- _Excerpted text_:
++++

Sex differences in tau deposition are apparent in clinically normal older adults. Whether hormone therapy (HT) and menopause influence this higher tau retention in women and whether this is contingent upon levels of Aβburden is unclear. We examined the association between Aβ and regional tau as a function of sex, HT-exposure, and age-at-menopause.
292 cognitively unimpaired individuals from the Wisconsin Registry for Alzheimer’s Disease (mean age 67.43; 193 women[66%]; 106 APOE ε4 carriers[37%]) who underwent dynamic0-70[C-11] Pittsburgh Compound-B [PiB] and [F-18]-MK-6240 PET were enrolled. PiB reflects cortical Aβ. 98[46.6%] women reported use of HT(past/current). Eight tau-PET regions were selected(Fig1). Linear regressions (covarying age) examined the sex*PiB interaction for each tau-PET outcome and a preclinical Alzheimer’s cognitive composite (PACC). Similar models investigated HT*PiB and age-at-menopause*PiB interactions on the same outcomes.
Women exhibited higher tau-PET with an increasing PiB relative to men (FDR p’s:<0.002;Fig 1). The HT*PiB analyses indicated that women with a higher PiB and self-reported HT-use exhibited higher tau (Fig2). Women who initiated therapy >6years after menopause had greater tau retention and worse PACC performance. The age-at-menopause*PiB interaction was significant in all regions and for the PACC (Fig3).
When Aβ was elevated, HT-use and earlier age-at-menopause was associated with higher tau and worse cognition.

++++

- _Information supplied_:
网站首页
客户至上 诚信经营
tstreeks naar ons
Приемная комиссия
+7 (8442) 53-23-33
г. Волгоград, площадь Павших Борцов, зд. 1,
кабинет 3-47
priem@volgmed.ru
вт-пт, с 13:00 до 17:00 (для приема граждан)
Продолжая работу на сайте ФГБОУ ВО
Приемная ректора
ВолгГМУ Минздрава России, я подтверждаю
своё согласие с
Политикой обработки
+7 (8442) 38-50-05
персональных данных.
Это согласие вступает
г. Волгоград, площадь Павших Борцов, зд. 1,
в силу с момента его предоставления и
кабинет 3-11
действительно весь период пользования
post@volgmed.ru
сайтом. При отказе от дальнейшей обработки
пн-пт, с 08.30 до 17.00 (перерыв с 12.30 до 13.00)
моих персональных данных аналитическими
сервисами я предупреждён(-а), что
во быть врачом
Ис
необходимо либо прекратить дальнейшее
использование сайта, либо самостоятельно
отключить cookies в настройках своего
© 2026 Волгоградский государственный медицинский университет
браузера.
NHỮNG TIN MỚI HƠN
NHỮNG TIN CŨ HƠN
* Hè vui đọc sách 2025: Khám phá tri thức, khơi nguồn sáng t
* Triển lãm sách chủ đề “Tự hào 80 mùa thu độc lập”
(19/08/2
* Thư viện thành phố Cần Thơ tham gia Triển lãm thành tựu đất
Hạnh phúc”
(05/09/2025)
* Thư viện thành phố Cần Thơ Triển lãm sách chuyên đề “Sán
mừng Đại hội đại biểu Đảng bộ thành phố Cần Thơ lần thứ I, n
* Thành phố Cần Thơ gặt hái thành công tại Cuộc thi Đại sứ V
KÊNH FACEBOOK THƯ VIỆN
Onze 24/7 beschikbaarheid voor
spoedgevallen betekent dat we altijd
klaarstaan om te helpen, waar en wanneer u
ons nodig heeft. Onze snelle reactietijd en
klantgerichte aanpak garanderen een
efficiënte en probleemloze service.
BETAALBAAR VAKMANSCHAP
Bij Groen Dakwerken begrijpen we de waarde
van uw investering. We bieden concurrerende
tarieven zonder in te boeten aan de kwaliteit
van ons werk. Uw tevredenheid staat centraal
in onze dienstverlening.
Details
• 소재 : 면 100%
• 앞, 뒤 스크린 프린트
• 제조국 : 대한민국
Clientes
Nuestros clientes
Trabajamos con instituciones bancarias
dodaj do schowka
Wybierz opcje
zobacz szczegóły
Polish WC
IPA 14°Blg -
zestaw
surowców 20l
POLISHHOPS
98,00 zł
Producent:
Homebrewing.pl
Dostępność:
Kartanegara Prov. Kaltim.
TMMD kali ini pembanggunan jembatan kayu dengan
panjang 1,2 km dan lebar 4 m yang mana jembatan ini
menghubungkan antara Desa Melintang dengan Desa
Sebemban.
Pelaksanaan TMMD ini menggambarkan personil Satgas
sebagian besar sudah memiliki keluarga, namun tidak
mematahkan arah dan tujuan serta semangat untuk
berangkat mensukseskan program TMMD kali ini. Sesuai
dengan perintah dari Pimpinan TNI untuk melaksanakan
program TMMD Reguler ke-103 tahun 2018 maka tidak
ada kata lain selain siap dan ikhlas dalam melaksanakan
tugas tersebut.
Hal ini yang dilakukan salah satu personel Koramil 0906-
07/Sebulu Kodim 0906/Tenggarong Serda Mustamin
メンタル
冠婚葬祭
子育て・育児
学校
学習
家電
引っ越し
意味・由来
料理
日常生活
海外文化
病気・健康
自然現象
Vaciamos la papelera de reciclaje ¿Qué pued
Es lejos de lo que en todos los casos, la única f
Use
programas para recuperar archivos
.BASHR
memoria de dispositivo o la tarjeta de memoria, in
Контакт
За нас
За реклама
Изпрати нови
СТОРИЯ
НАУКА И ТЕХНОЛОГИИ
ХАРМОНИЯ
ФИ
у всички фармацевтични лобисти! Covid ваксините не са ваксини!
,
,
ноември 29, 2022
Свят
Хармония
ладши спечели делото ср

++++

- _Problems and tasks_:
A: In the study summary, how many women reported past or current use of hormone therapy?
B: Decide whether each statement agrees with the study summary. Answer yes or no, and quote the words from the summary that settle it.
(i) Women who started hormone therapy more than six years after menopause showed worse PACC performance.
(ii) Ten tau-PET regions were selected.
(iii) The age-at-menopause*PiB interaction was significant in only some regions.
C: Output everything in the study summary from "Sex differences in" down to "HT-exposure, and age-at-menopause.".
The items have no connection to the study summary.

- _Outputs for the tasks_:
A: 98 women (46.6%) reported past or current hormone therapy use.

B:
(i) Yes: "Women who initiated therapy >6years after menopause had greater tau retention and worse PACC performance."
(ii) No: "Eight tau-PET regions were selected(Fig1)."
(iii) No: "The age-at-menopause*PiB interaction was significant in all regions and for the PACC (Fig3)."

C:
Sex differences in tau deposition are apparent in clinically normal older adults. Whether hormone therapy (HT) and menopause influence this higher tau retention in women and whether this is contingent upon levels of Aβburden is unclear. We examined the association between Aβ and regional tau as a function of sex, HT-exposure, and age-at-menopause.